_Task objective_: Restate all the data word for word and omit the pictures.

________________

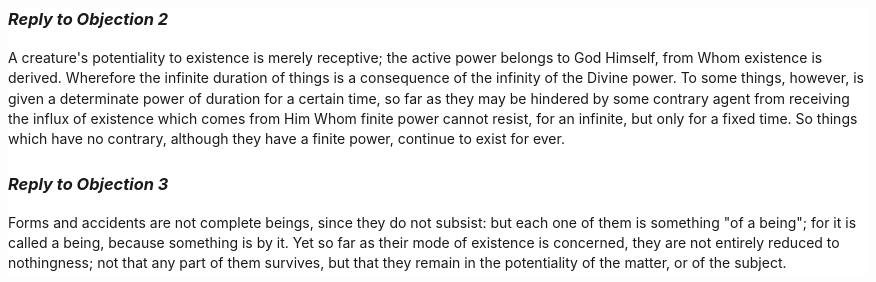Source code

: ### *Reply to Objection 2*
A creature's potentiality to existence is merely
receptive; the active power belongs to God Himself, from Whom
existence is derived. Wherefore the infinite duration of things is a
consequence of the infinity of the Divine power. To some things,
however, is given a determinate power of duration for a certain time,
so far as they may be hindered by some contrary agent from receiving
the influx of existence which comes from Him Whom finite power cannot
resist, for an infinite, but only for a fixed time. So things which
have no contrary, although they have a finite power, continue to
exist for ever.

### *Reply to Objection 3*
Forms and accidents are not complete beings, since they
do not subsist: but each one of them is something "of a being"; for
it is called a being, because something is by it. Yet so far as their
mode of existence is concerned, they are not entirely reduced to
nothingness; not that any part of them survives, but that they remain
in the potentiality of the matter, or of the subject.

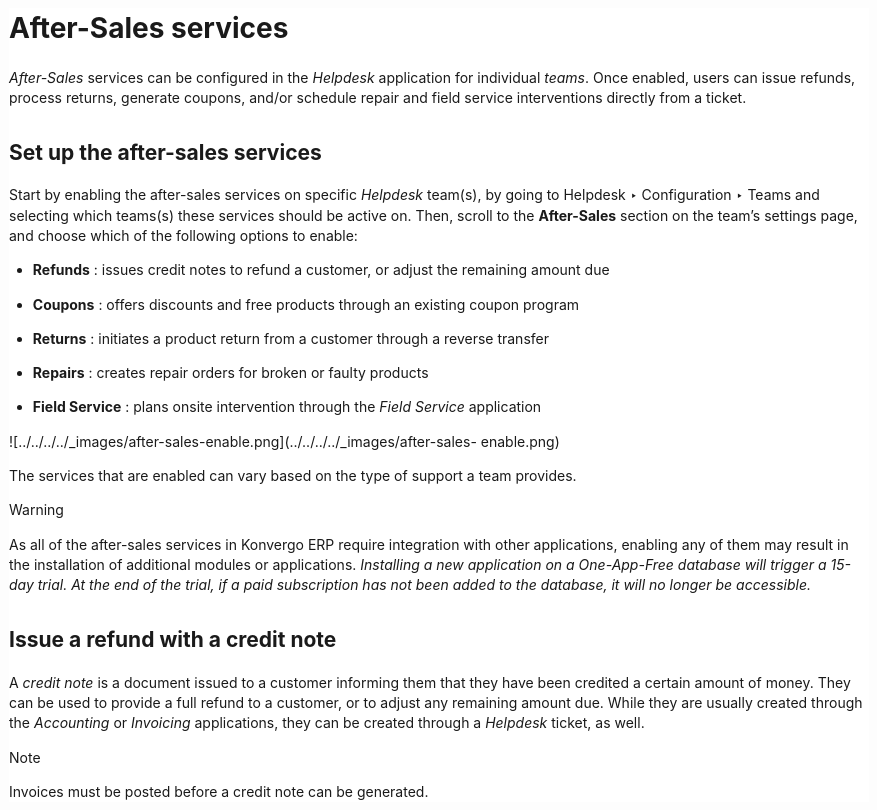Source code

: # After-Sales services

_After-Sales_ services can be configured in the _Helpdesk_ application for
individual _teams_. Once enabled, users can issue refunds, process returns,
generate coupons, and/or schedule repair and field service interventions
directly from a ticket.

## Set up the after-sales services

Start by enabling the after-sales services on specific _Helpdesk_ team(s), by
going to Helpdesk ‣ Configuration ‣ Teams and selecting which teams(s) these
services should be active on. Then, scroll to the **After-Sales** section on
the team’s settings page, and choose which of the following options to enable:

  * **Refunds** : issues credit notes to refund a customer, or adjust the remaining amount due

  * **Coupons** : offers discounts and free products through an existing coupon program

  * **Returns** : initiates a product return from a customer through a reverse transfer

  * **Repairs** : creates repair orders for broken or faulty products

  * **Field Service** : plans onsite intervention through the _Field Service_ application

![../../../../_images/after-sales-enable.png](../../../../_images/after-sales-
enable.png)

The services that are enabled can vary based on the type of support a team
provides.

<div class="alert alert-warning">
<p class="alert-title">
Warning</p><p>As all of the after-sales services in Konvergo ERP require integration with other applications, enabling
any of them may result in the installation of additional modules or applications. <em>Installing a
new application on a One-App-Free database will trigger a 15-day trial. At the end of the trial,
if a paid subscription has not been added to the database, it will no longer be accessible.</em></p>
</div>

## Issue a refund with a credit note

A _credit note_ is a document issued to a customer informing them that they
have been credited a certain amount of money. They can be used to provide a
full refund to a customer, or to adjust any remaining amount due. While they
are usually created through the _Accounting_ or _Invoicing_ applications, they
can be created through a _Helpdesk_ ticket, as well.

<div class="alert alert-primary">
<p class="alert-title">
Note</p><p>Invoices must be posted before a credit note can be generated.</p>
</div>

________________

_Your solution_:
Source code

: ### *Reply to Objection 2*
A creature's potentiality to existence is merely
receptive; the active power belongs to God Himself, from Whom
existence is derived. Wherefore the infinite duration of things is a
consequence of the infinity of the Divine power. To some things,
however, is given a determinate power of duration for a certain time,
so far as they may be hindered by some contrary agent from receiving
the influx of existence which comes from Him Whom finite power cannot
resist, for an infinite, but only for a fixed time. So things which
have no contrary, although they have a finite power, continue to
exist for ever.

### *Reply to Objection 3*
Forms and accidents are not complete beings, since they
do not subsist: but each one of them is something "of a being"; for
it is called a being, because something is by it. Yet so far as their
mode of existence is concerned, they are not entirely reduced to
nothingness; not that any part of them survives, but that they remain
in the potentiality of the matter, or of the subject.

Source code

: # After-Sales services

_After-Sales_ services can be configured in the _Helpdesk_ application for
individual _teams_. Once enabled, users can issue refunds, process returns,
generate coupons, and/or schedule repair and field service interventions
directly from a ticket.

## Set up the after-sales services

Start by enabling the after-sales services on specific _Helpdesk_ team(s), by
going to Helpdesk ‣ Configuration ‣ Teams and selecting which teams(s) these
services should be active on. Then, scroll to the **After-Sales** section on
the team’s settings page, and choose which of the following options to enable:

  * **Refunds** : issues credit notes to refund a customer, or adjust the remaining amount due

  * **Coupons** : offers discounts and free products through an existing coupon program

  * **Returns** : initiates a product return from a customer through a reverse transfer

  * **Repairs** : creates repair orders for broken or faulty products

  * **Field Service** : plans onsite intervention through the _Field Service_ application

![../../../../_images/after-sales-enable.png](../../../../_images/after-sales-
enable.png)

The services that are enabled can vary based on the type of support a team
provides.

<div class="alert alert-warning">
<p class="alert-title">
Warning</p><p>As all of the after-sales services in Konvergo ERP require integration with other applications, enabling
any of them may result in the installation of additional modules or applications. <em>Installing a
new application on a One-App-Free database will trigger a 15-day trial. At the end of the trial,
if a paid subscription has not been added to the database, it will no longer be accessible.</em></p>
</div>

## Issue a refund with a credit note

A _credit note_ is a document issued to a customer informing them that they
have been credited a certain amount of money. They can be used to provide a
full refund to a customer, or to adjust any remaining amount due. While they
are usually created through the _Accounting_ or _Invoicing_ applications, they
can be created through a _Helpdesk_ ticket, as well.

<div class="alert alert-primary">
<p class="alert-title">
Note</p><p>Invoices must be posted before a credit note can be generated.</p>
</div>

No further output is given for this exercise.